_Provided material_
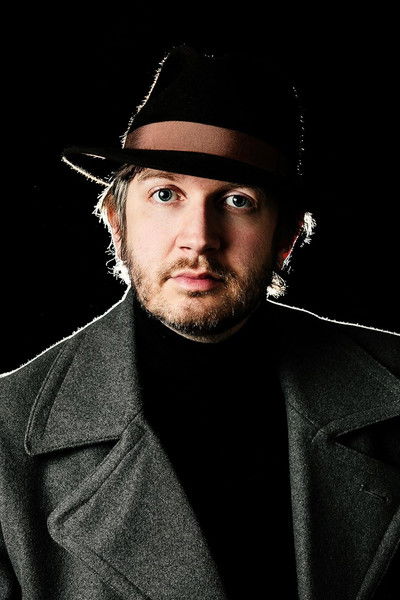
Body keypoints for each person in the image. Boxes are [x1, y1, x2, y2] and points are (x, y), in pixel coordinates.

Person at [0, 43, 399, 600]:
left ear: (286, 237)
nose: (199, 239)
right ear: (116, 220)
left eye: (237, 201)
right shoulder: (7, 436)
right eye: (166, 194)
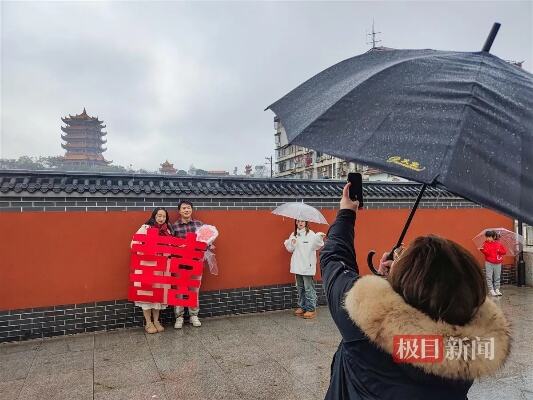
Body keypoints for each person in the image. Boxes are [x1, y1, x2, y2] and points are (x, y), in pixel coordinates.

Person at [319, 183, 510, 399]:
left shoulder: (364, 330)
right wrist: (391, 283)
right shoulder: (469, 351)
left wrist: (346, 212)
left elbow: (334, 258)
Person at [131, 207, 173, 334]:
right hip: (147, 267)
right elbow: (134, 244)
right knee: (147, 295)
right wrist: (149, 249)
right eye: (159, 216)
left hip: (161, 268)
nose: (161, 218)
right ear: (154, 216)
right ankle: (148, 323)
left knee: (158, 296)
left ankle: (156, 321)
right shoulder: (145, 228)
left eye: (164, 216)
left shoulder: (168, 231)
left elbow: (171, 248)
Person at [284, 219, 325, 319]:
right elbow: (290, 249)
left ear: (306, 222)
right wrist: (292, 242)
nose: (300, 223)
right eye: (298, 221)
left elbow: (317, 245)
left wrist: (319, 237)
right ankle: (302, 307)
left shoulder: (311, 234)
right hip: (297, 266)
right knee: (300, 287)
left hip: (307, 266)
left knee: (308, 288)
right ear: (296, 222)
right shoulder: (294, 234)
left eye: (302, 221)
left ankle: (311, 309)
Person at [172, 200, 204, 328]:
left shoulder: (199, 225)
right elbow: (170, 246)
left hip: (195, 264)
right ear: (179, 211)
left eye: (189, 208)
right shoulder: (174, 227)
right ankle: (179, 317)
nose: (186, 210)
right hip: (179, 264)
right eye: (184, 208)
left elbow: (205, 243)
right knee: (179, 291)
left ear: (192, 210)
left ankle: (193, 315)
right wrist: (181, 247)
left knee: (193, 291)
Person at [480, 230, 507, 296]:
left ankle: (497, 289)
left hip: (498, 262)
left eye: (489, 237)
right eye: (487, 237)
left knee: (497, 276)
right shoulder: (485, 244)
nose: (488, 238)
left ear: (493, 237)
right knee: (489, 276)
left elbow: (504, 252)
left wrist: (499, 250)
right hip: (489, 262)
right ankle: (491, 290)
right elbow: (487, 254)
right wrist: (482, 250)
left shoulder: (498, 244)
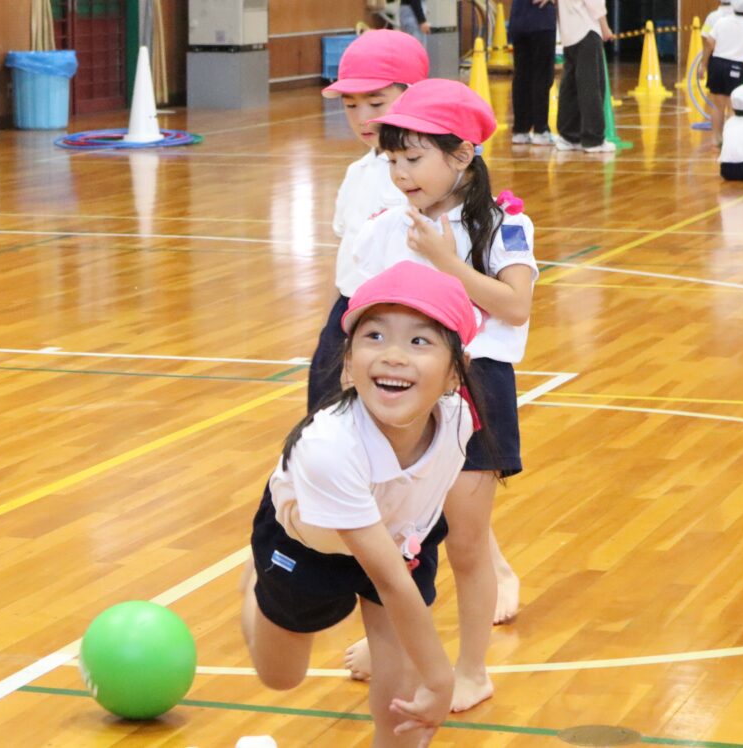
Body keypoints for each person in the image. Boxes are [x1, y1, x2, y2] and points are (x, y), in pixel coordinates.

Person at [344, 78, 538, 712]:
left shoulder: (505, 223)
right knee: (397, 533)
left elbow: (514, 304)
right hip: (406, 394)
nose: (400, 173)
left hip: (477, 388)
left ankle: (472, 669)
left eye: (413, 157)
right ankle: (394, 644)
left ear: (462, 155)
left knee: (467, 543)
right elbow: (362, 309)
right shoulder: (388, 227)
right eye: (392, 160)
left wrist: (447, 260)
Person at [241, 261, 486, 747]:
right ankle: (255, 577)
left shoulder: (459, 418)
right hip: (311, 544)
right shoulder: (329, 448)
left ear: (455, 373)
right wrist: (442, 678)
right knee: (280, 676)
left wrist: (427, 679)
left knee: (403, 700)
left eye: (419, 341)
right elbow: (391, 583)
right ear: (349, 364)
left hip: (398, 538)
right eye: (375, 336)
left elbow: (399, 572)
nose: (393, 355)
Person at [309, 30, 429, 412]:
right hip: (349, 311)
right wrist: (334, 330)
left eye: (376, 102)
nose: (363, 118)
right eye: (350, 105)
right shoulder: (357, 173)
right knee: (323, 416)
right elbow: (345, 257)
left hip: (400, 317)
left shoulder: (429, 175)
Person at [699, 0, 743, 149]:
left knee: (717, 105)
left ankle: (715, 138)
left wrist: (721, 49)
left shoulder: (721, 22)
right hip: (735, 67)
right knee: (733, 106)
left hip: (716, 64)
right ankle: (730, 141)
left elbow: (709, 41)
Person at [555, 0, 616, 152]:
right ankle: (593, 139)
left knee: (570, 87)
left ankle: (569, 136)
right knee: (591, 86)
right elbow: (595, 3)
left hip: (569, 33)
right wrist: (605, 27)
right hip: (586, 30)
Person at [510, 0, 559, 146]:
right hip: (541, 21)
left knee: (522, 75)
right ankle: (541, 130)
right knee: (542, 76)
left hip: (519, 20)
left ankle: (520, 130)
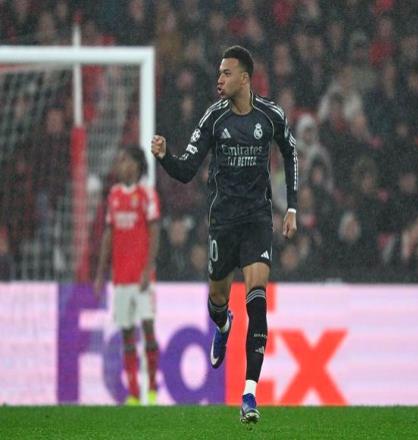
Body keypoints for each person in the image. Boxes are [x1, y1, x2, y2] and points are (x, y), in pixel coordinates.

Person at [151, 45, 298, 423]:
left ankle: (249, 394)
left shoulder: (271, 115)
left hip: (257, 220)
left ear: (245, 78)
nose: (219, 79)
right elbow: (186, 170)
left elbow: (291, 152)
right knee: (218, 299)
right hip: (223, 223)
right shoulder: (214, 118)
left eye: (226, 73)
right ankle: (223, 324)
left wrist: (292, 207)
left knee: (257, 297)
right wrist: (165, 156)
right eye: (219, 73)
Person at [94, 146, 161, 406]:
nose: (119, 164)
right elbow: (108, 235)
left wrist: (148, 269)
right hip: (120, 278)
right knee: (126, 333)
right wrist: (100, 274)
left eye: (124, 160)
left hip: (142, 278)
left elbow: (154, 233)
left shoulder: (147, 195)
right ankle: (133, 393)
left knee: (148, 328)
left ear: (135, 164)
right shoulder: (113, 195)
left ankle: (152, 388)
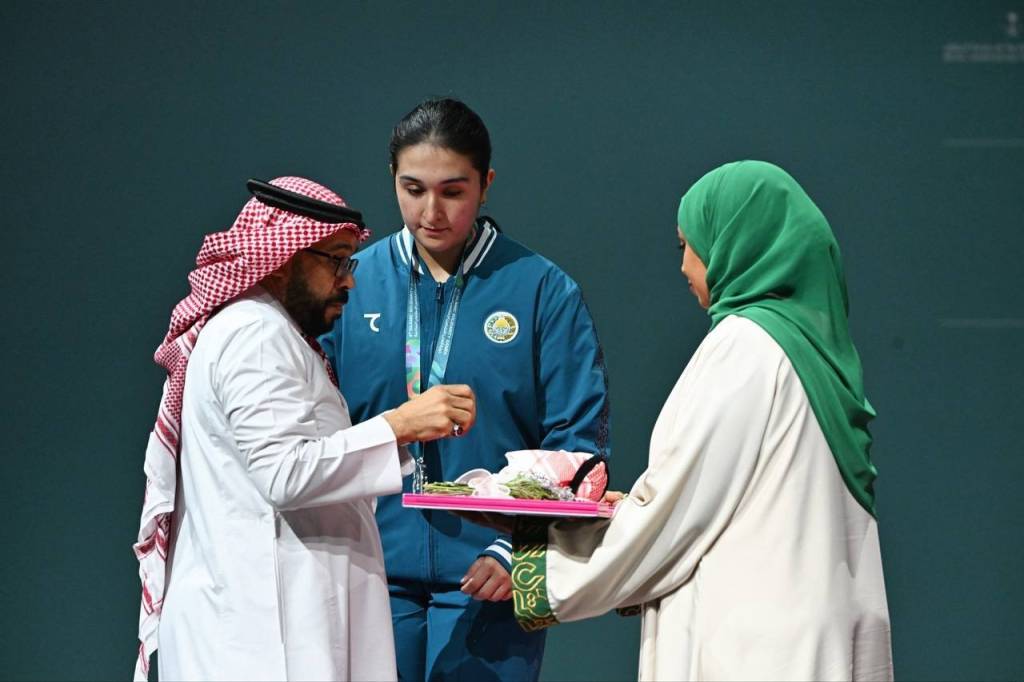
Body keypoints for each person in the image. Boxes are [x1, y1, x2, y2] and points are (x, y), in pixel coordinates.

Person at [500, 161, 893, 681]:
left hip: (754, 642)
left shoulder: (745, 346)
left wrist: (542, 556)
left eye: (689, 245)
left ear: (737, 244)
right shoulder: (817, 354)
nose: (684, 265)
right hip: (809, 628)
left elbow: (682, 507)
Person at [132, 176, 476, 682]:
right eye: (336, 261)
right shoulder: (255, 335)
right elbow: (284, 474)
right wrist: (399, 425)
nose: (349, 281)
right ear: (282, 259)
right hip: (264, 639)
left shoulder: (270, 332)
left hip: (273, 623)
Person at [319, 98, 611, 681]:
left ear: (486, 184)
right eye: (413, 189)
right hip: (368, 570)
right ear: (392, 179)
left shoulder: (542, 291)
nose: (431, 212)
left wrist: (518, 547)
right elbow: (314, 430)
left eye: (453, 191)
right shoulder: (350, 286)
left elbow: (578, 446)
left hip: (489, 578)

_Assignment_
With the pictures removed from your copy, retype the lines above from the one that contains "right elbow: (391, 583)" through the one that contains "left shoulder: (271, 115)", exactly.

_Answer to this problem_
right elbow: (391, 583)
right ear: (349, 364)
left hip: (398, 538)
right eye: (375, 336)
left elbow: (399, 572)
nose: (393, 355)
Person at [309, 30, 429, 412]:
right hip: (349, 311)
right wrist: (334, 330)
left eye: (376, 102)
nose: (363, 118)
right eye: (350, 105)
right shoulder: (357, 173)
right knee: (323, 416)
right elbow: (345, 257)
left hip: (400, 317)
left shoulder: (429, 175)
Person at [699, 0, 743, 149]:
left knee: (717, 105)
left ankle: (715, 138)
left wrist: (721, 49)
left shoulder: (721, 22)
right hip: (735, 67)
right knee: (733, 106)
left hip: (716, 64)
right ankle: (730, 141)
left elbow: (709, 41)
Person at [555, 0, 616, 152]:
right ankle: (593, 139)
left knee: (570, 87)
left ankle: (569, 136)
right knee: (591, 86)
right elbow: (595, 3)
left hip: (569, 33)
right wrist: (605, 27)
right hip: (586, 30)
Person at [510, 0, 559, 146]:
right hip: (541, 21)
left knee: (522, 75)
right ankle: (541, 130)
right knee: (542, 76)
left hip: (519, 20)
left ankle: (520, 130)
Body keypoints for each person in the image. Boxes are [x1, y1, x2, y2] and points are (x, y), in pixel coordinates.

Person at [151, 45, 298, 423]:
left ankle: (249, 394)
left shoulder: (271, 115)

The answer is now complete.